■ **WHAT THE TASK REQUIRES**
Give the records again in full, exactly as written.

Entries taken from a collection:
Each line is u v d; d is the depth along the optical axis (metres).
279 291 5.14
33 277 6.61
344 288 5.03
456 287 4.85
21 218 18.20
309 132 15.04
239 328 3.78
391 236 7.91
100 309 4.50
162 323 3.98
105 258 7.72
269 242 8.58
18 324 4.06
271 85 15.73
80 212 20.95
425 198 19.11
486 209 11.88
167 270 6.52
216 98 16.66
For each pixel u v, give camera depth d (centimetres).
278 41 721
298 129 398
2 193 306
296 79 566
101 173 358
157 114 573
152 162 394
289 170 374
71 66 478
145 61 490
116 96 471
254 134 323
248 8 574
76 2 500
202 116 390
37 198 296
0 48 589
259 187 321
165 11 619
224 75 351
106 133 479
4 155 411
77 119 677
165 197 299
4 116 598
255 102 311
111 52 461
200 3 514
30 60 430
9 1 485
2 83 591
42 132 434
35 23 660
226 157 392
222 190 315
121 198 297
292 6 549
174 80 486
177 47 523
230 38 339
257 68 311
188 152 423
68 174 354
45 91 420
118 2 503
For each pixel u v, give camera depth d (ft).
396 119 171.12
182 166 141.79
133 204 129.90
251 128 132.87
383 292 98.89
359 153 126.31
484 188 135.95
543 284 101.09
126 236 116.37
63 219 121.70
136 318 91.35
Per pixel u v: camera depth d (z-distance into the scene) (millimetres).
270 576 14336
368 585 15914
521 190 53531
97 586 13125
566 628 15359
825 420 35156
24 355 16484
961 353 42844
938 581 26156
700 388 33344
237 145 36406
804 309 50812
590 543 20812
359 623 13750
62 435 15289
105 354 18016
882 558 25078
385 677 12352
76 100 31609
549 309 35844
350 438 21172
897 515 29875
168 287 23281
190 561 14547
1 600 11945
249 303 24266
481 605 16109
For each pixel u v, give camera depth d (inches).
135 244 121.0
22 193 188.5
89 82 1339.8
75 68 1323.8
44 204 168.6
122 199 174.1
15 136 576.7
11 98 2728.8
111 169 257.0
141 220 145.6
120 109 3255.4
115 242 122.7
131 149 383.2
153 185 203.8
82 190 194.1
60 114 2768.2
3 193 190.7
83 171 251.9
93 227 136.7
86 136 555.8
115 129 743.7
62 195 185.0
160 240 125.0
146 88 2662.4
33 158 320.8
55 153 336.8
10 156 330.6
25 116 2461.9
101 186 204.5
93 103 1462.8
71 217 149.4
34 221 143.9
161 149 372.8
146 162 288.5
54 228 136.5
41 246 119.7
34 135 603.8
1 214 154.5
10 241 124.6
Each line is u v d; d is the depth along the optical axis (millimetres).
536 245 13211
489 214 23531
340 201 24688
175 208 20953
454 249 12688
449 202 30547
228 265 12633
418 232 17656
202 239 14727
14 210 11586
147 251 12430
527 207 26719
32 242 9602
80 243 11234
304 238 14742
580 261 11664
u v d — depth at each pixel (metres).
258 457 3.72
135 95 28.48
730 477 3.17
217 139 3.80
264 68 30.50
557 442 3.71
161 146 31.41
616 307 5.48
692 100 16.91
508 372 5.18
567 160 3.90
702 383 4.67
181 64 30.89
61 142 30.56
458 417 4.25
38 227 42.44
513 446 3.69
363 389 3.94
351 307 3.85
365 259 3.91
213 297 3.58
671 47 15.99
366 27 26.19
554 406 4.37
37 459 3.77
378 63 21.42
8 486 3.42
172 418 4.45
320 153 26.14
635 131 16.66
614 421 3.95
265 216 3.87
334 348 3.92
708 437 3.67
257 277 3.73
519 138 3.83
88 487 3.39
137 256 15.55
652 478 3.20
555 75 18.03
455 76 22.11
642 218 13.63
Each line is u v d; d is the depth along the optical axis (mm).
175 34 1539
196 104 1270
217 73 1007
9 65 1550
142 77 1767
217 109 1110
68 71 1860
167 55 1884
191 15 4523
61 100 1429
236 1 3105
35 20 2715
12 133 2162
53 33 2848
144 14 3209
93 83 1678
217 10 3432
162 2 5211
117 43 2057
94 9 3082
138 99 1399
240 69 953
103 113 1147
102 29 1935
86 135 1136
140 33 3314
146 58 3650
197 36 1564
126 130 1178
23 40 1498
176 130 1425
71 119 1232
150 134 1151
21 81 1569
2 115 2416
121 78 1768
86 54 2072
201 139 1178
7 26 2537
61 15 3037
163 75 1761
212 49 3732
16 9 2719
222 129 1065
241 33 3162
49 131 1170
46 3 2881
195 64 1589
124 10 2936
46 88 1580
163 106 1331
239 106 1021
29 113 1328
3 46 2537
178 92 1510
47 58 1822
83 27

■ **RESULT FOR THIS TASK**
Each line is u v d; d is the depth along the optical axis (metres).
279 291 5.14
33 277 6.61
344 288 5.03
456 287 4.85
21 218 18.20
309 132 15.04
239 328 3.78
391 236 7.91
100 309 4.50
162 323 3.98
105 258 7.72
269 242 8.58
18 324 4.06
271 85 15.73
80 212 20.95
425 198 19.11
486 209 11.88
167 270 6.52
216 98 16.66
For each pixel u v, give camera depth d (centimetres).
278 41 721
298 129 398
2 193 306
296 79 566
101 173 358
157 114 573
152 162 394
289 170 374
71 66 478
145 61 490
116 96 471
254 134 323
248 8 574
76 2 500
202 116 390
37 198 296
0 48 589
259 187 321
165 11 619
224 75 351
106 133 479
4 155 411
77 119 677
165 197 299
4 116 598
255 102 311
111 52 461
200 3 514
30 60 430
9 1 485
2 83 591
42 132 434
35 23 660
226 157 392
222 190 315
121 198 297
292 6 549
174 80 486
177 47 523
230 38 339
257 68 311
188 152 423
68 174 354
45 91 420
118 2 503
For each pixel u v, give camera depth d (ft).
396 119 171.12
182 166 141.79
133 204 129.90
251 128 132.87
383 292 98.89
359 153 126.31
484 188 135.95
543 284 101.09
126 236 116.37
63 219 121.70
136 318 91.35
Per pixel u v: camera depth d (z-distance into the scene) (millimetres).
270 576 14336
368 585 15914
521 190 53531
97 586 13125
566 628 15359
825 420 35156
24 355 16484
961 353 42844
938 581 26156
700 388 33344
237 145 36406
804 309 50812
590 543 20812
359 623 13750
62 435 15289
105 354 18016
882 558 25078
385 677 12352
76 100 31609
549 309 35844
350 438 21172
897 515 29875
168 287 23281
190 561 14547
1 600 11945
249 303 24266
481 605 16109
For each pixel u v, give camera depth d (inches).
135 244 121.0
22 193 188.5
89 82 1339.8
75 68 1323.8
44 204 168.6
122 199 174.1
15 136 576.7
11 98 2728.8
111 169 257.0
141 220 145.6
120 109 3255.4
115 242 122.7
131 149 383.2
153 185 203.8
82 190 194.1
60 114 2768.2
3 193 190.7
83 171 251.9
93 227 136.7
86 136 555.8
115 129 743.7
62 195 185.0
160 240 125.0
146 88 2662.4
33 158 320.8
55 153 336.8
10 156 330.6
25 116 2461.9
101 186 204.5
93 103 1462.8
71 217 149.4
34 221 143.9
161 149 372.8
146 162 288.5
54 228 136.5
41 246 119.7
34 135 603.8
1 214 154.5
10 241 124.6
Each line is u v d; d is the depth along the optical axis (millimetres).
536 245 13211
489 214 23531
340 201 24688
175 208 20953
454 249 12688
449 202 30547
228 265 12633
418 232 17656
202 239 14727
14 210 11586
147 251 12430
527 207 26719
32 242 9602
80 243 11234
304 238 14742
580 261 11664
u v d — depth at each pixel (metres).
258 457 3.72
135 95 28.48
730 477 3.17
217 139 3.80
264 68 30.50
557 442 3.71
161 146 31.41
616 307 5.48
692 100 16.91
508 372 5.18
567 160 3.90
702 383 4.67
181 64 30.89
61 142 30.56
458 417 4.25
38 227 42.44
513 446 3.69
363 389 3.94
351 307 3.85
365 259 3.91
213 297 3.58
671 47 15.99
366 27 26.19
554 406 4.37
37 459 3.77
378 63 21.42
8 486 3.42
172 418 4.45
320 153 26.14
635 131 16.66
614 421 3.95
265 216 3.87
334 348 3.92
708 437 3.67
257 277 3.73
519 138 3.83
88 487 3.39
137 256 15.55
652 478 3.20
555 75 18.03
455 76 22.11
642 218 13.63
Each line is u v d; d is the depth along the optical axis (mm).
175 34 1539
196 104 1270
217 73 1007
9 65 1550
142 77 1767
217 109 1110
68 71 1860
167 55 1884
191 15 4523
61 100 1429
236 1 3105
35 20 2715
12 133 2162
53 33 2848
144 14 3209
93 83 1678
217 10 3432
162 2 5211
117 43 2057
94 9 3082
138 99 1399
240 69 953
103 113 1147
102 29 1935
86 135 1136
140 33 3314
146 58 3650
197 36 1564
126 130 1178
23 40 1498
176 130 1425
71 119 1232
150 134 1151
21 81 1569
2 115 2416
121 78 1768
86 54 2072
201 139 1178
7 26 2537
61 15 3037
163 75 1761
212 49 3732
16 9 2719
222 129 1065
241 33 3162
49 131 1170
46 3 2881
195 64 1589
124 10 2936
46 88 1580
163 106 1331
239 106 1021
29 113 1328
3 46 2537
178 92 1510
47 58 1822
83 27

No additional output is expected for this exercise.